# Directive
Copy every line of the entries that has the string "dengan" in it.

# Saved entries
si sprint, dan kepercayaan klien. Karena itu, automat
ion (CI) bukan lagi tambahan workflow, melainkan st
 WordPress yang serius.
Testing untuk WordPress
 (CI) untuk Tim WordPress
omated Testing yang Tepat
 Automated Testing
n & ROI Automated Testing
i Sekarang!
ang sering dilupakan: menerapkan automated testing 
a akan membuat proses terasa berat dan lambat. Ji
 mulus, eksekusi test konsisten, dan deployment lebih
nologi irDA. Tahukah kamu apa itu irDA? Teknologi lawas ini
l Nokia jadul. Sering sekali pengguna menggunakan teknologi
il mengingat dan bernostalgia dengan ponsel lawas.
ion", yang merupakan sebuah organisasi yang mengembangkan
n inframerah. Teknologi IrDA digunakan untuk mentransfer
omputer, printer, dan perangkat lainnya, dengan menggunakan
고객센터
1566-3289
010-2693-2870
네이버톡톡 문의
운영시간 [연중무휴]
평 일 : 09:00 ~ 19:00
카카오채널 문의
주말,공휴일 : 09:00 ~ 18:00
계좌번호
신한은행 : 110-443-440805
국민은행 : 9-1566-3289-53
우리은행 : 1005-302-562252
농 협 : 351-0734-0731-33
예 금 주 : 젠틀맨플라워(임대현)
---
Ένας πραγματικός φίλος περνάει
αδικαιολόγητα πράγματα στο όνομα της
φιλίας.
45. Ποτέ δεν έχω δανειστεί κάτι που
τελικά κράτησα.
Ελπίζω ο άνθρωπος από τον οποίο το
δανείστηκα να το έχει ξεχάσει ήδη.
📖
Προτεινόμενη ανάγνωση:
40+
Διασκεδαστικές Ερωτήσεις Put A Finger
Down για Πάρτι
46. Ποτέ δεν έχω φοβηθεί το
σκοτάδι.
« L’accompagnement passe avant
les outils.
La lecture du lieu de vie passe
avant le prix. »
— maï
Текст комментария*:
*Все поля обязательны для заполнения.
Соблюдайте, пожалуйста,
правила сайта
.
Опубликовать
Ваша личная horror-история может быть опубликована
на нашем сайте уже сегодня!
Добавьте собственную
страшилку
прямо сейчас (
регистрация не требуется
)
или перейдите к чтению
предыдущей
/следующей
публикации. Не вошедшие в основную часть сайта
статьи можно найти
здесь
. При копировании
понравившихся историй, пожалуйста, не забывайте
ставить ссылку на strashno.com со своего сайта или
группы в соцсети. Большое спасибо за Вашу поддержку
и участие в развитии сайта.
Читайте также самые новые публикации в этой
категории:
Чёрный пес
==
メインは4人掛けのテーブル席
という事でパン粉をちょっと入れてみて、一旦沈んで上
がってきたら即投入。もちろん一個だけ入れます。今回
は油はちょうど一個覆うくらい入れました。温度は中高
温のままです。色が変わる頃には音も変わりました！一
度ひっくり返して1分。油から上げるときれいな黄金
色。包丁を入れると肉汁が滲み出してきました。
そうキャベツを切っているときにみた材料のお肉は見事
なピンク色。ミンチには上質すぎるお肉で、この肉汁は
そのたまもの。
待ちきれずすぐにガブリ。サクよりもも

# Completed task
il mengingat dan bernostalgia dengan ponsel lawas.
omputer, printer, dan perangkat lainnya, dengan menggunakan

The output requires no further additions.